Prompt A:
Rewrite the part of the article on doctors facing criticism from "Stethoscope and a" up to and including "made against it.", changing "criticized" to "faulted".
Prompt B:
According to the article on doctors facing criticism, how much does ivermectin cost?

Stethoscope and a pen on the doctor's table

Doctors are almost always on the line of criticism because some people look up to their profession and expect them to always do their important job perfectly. Over the years, doctors have been criticized not only by their colleagues, but also consumers, patients, and even politicians.

Mistakes would easily tarnish their image. For instance, in the ongoing Paragard lawsuits, doctors were not properly informed about the potential dangers of the device and how to possibly avoid those hazards. Unsurprisingly, aside from the pharmaceutical company who is at fault, they, too, were criticized for continuously recommending the product to women patients despite the claims of adverse effects made against it. 

Today’s article, however, talks about another doctor who was met with criticisms from his colleagues because of a rather unique and intriguing method of medication he suggested for his patients.

As COVID-19 cases and deaths surge in America, one San Antonio doctor is prescribing a head lice medicine which he believes is keeping his COVID-19 patients from being hospitalized. 

Doctor Believes Ivermectin is the Key

Doctor holding a bottle of ivermectin

Dr. Hoan Pho, who specializes in internal medicine,  maintains that when Ivermectin is mixed with other drugs, this medication works wonders for his patients who have contracted COVID-19. 

He points to a study proposing that the anti-parasitic medicine can get rid of the coronavirus within 48 hours in a laboratory setting. 

“It prevents COVID from replicating,” he said. “It also decreases the viral load.”

Dr. Pho started prescribing the drug to his patients last month. Ivermectin is widely available in the country and costs about $20. 

The doctor adds, “About 50-60 patients, there is no hospitalization. Nobody has gotten sicker and has required oxygen to be hospitalized.” 

He was also noted to say that half of those patients were over the age of 65. If they are sick with COVID, he prescribes ivermectin along with a bunch of other supplements and drugs, but he believes the main key to the formula is the ivermectin.

Pho expects that there are people, especially on the field, that will raise their eyebrows to his stories.

“There are going to be doubters out there listening to this story,” he said. “Many of my colleagues are going to question this. But I ask them to read the articles. Now, I feel confident that we have some improving and emerging medications to help the patients.”

Records contained in a dataset:

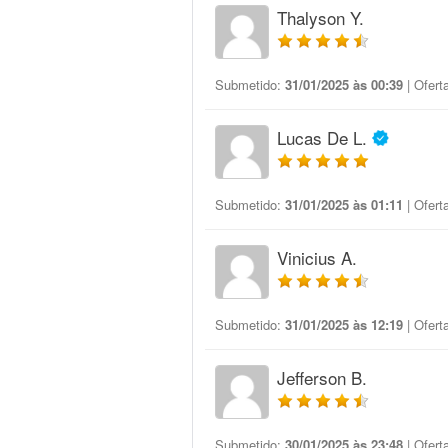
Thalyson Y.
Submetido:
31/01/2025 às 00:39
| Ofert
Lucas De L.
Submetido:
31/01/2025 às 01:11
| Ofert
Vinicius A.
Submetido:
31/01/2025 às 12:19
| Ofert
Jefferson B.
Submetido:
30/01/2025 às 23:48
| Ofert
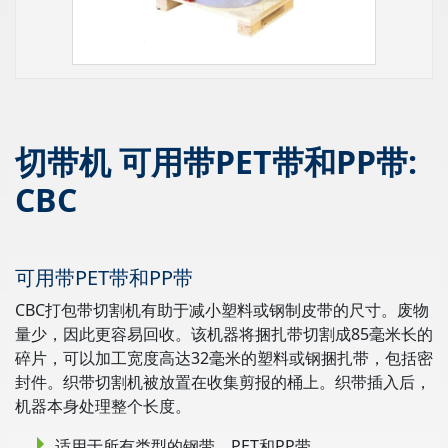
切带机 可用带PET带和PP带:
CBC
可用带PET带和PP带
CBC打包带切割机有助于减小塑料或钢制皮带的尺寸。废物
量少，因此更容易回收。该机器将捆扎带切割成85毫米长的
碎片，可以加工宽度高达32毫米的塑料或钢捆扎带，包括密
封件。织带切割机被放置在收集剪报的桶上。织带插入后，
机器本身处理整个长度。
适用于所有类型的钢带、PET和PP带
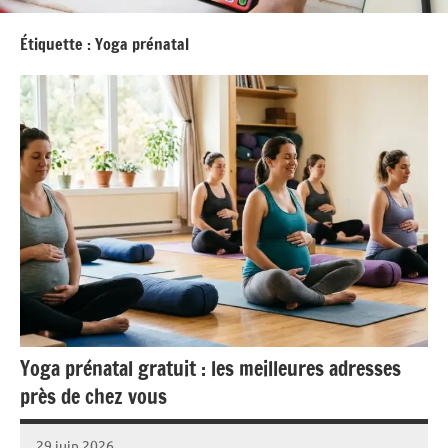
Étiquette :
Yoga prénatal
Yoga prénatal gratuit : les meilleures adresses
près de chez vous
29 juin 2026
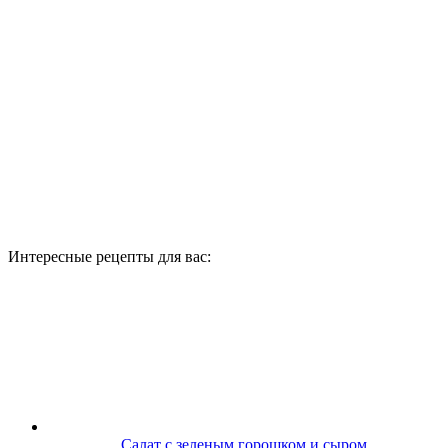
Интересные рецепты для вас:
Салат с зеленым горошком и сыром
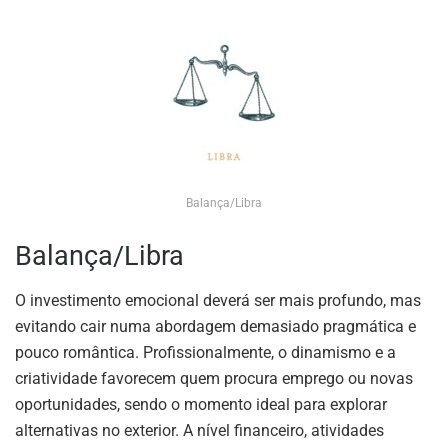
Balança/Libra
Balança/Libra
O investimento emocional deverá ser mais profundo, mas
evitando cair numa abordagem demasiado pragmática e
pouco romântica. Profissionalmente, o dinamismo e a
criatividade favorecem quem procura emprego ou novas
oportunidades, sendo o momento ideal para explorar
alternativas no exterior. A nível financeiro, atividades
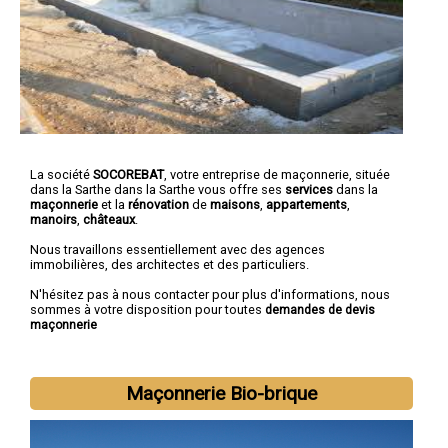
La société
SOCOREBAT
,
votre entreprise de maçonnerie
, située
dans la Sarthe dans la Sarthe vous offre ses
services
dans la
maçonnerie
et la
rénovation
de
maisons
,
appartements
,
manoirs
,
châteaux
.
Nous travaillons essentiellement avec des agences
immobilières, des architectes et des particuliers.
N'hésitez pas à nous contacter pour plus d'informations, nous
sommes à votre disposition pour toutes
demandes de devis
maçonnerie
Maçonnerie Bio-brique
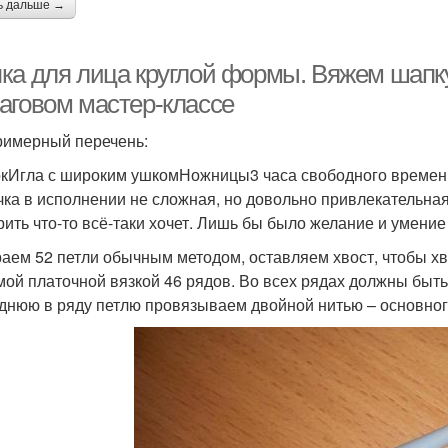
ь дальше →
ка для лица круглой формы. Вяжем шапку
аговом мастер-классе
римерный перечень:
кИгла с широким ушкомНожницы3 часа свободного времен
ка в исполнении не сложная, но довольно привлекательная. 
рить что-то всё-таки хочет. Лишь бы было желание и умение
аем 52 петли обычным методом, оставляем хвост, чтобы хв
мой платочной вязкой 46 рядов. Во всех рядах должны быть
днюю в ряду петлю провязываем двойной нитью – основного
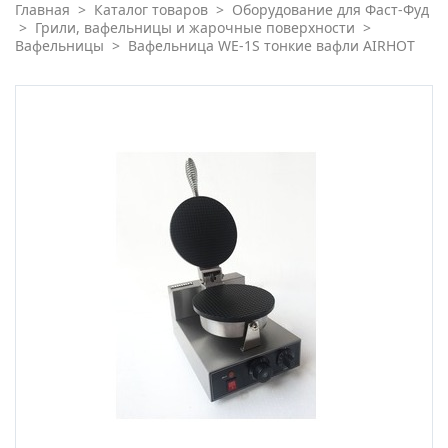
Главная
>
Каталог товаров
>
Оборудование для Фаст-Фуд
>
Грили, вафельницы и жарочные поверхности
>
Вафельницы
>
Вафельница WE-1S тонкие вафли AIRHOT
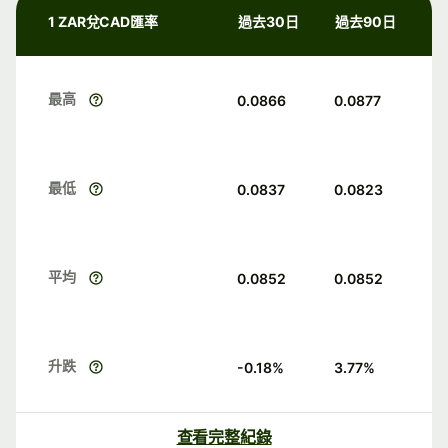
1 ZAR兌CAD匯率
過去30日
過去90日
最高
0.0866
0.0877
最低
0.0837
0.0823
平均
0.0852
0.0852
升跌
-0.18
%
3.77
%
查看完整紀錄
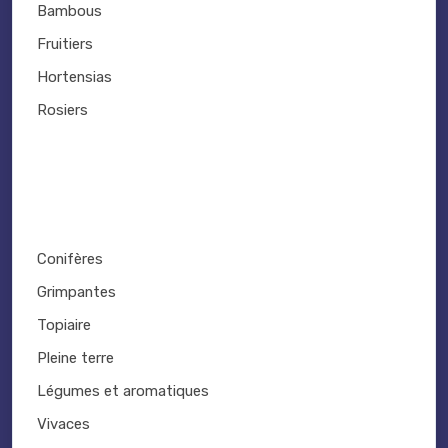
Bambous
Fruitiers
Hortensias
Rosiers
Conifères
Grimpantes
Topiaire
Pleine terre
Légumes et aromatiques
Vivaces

Expected answer A:
Stethoscope and a pen on the doctor's table

Doctors are almost always on the line of criticism because some people look up to their profession and expect them to always do their important job perfectly. Over the years, doctors have been faulted not only by their colleagues, but also consumers, patients, and even politicians.

Mistakes would easily tarnish their image. For instance, in the ongoing Paragard lawsuits, doctors were not properly informed about the potential dangers of the device and how to possibly avoid those hazards. Unsurprisingly, aside from the pharmaceutical company who is at fault, they, too, were faulted for continuously recommending the product to women patients despite the claims of adverse effects made against it.

Expected answer B:
About $20.